Dès la deuxième chanson le public les accompagne en tapant dans leurs mains. On croit au déracinement. Bien sûr on perd ses repères… « Il fait froid sur la ville /Est-ce qu’on saura s’aimer … On marche fragiles à côté… » Bien sûr nous sommes fragiles, bien sûr on hésite, « On fait des ronds ». Bien sûr on se cherche en chemin… Les guitares chantent le blues de nos vies. Avec Alcaz’, dans le soleil de février, on file vers Québec, Basse-Ville. « Il suffit de se laisser faire…se laisser porter et c’est parti ! » On rencontre l’ami Pierre, le secrétaire particulier de Félix Leclerc… Et le rêve continue, « portés par les vents »…C’est aussi simple que ça. Avec le tambour océan, on approche du regard l’île d’en face, l’île d’Orléans, « quand le soleil prend déjà toute la place… J’aimerais bien passer la fenêtre /Me laisser aller dans l’espace… Si tu veux on sera goélands. » On se pose, amoureux, une nuit sur l’île… « Là sous les plumes /Là sous mes doigts /J’aime dormir avec toi… »
Au moment même où Alcaz’ nous entraîne jusqu’au cercle polaire, un merle dans un arbre proche salue le soir de ses vrilles entêtantes… Accompagnateur inattendu qui ajoute au charme de l’instant, de cette immersion chez les Inuits. C’est le moment de déposer nos fardeaux, « nos quêtes et nos poursuites pour faire face aux trois soleils… » Une anecdote ajoute au grand mystère de la rencontre humaine : Alcaz’ chantant chez les Inuits une chanson de Georges Brassens soudainement reconnue par un spectateur qui se met à fredonner avec eux Bancs publics.

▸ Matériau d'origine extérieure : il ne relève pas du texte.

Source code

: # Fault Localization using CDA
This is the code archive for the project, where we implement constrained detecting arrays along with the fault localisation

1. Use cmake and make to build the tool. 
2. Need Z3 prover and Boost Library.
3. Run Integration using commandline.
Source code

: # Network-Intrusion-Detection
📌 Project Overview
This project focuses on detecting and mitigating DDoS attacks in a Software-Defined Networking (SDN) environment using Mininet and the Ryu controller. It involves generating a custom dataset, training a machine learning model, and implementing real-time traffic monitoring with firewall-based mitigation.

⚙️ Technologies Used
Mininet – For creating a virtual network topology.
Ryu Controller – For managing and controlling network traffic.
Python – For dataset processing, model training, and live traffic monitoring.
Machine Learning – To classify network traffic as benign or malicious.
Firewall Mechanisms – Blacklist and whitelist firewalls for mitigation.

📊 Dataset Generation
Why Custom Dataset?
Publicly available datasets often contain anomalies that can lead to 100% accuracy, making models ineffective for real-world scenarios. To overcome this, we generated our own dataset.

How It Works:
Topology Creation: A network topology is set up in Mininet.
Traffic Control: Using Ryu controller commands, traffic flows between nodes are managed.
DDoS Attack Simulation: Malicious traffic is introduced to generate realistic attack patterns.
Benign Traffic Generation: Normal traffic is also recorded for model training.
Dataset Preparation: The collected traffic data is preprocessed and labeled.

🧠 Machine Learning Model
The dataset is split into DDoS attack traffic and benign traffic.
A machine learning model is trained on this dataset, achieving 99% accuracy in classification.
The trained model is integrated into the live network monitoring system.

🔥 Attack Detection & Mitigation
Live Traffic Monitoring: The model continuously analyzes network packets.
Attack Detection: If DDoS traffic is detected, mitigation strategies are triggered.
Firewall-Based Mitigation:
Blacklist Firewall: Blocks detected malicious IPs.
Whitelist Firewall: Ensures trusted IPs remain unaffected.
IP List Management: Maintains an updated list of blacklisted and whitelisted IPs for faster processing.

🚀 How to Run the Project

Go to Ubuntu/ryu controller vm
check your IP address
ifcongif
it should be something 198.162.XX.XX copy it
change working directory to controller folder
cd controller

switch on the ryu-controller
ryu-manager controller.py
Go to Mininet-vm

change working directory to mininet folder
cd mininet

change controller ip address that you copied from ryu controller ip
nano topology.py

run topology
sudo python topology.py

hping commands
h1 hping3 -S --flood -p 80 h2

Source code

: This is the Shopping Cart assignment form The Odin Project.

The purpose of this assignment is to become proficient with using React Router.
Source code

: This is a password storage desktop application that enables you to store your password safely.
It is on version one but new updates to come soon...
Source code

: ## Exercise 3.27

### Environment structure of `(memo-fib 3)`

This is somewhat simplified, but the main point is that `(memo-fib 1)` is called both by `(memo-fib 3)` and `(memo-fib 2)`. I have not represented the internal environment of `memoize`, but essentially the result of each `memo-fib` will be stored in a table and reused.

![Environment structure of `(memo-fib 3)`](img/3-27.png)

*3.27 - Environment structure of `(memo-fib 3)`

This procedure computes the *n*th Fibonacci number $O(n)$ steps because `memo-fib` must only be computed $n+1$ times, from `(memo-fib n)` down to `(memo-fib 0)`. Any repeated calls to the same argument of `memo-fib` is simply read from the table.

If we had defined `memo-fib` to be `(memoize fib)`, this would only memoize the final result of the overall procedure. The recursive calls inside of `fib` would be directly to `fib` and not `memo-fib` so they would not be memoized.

Au bout du « concert voyageur inouï » il faut se résoudre à rentrer chez soi, on le sait bien. Il faut s’arracher au rêve. On revoit alors « Marseille la nuit », la chanson fétiche d’Alcaz’. Le public les suit et chante fort, très fort « Que c’est beau ! » Mais auparavant, le duo n’a pas manqué de rappeler la force de l’espérance « Quels que soient les murs de nos prisons /Il y a toujours un soupirail pour crier son nom… Freedom… Libertad ! ». Jean-Yves lève le poing avant d’entonner « Je te promets le bonheur /Tes yeux dans mes yeux… » Résistance par la force d’aimer. Tout un programme.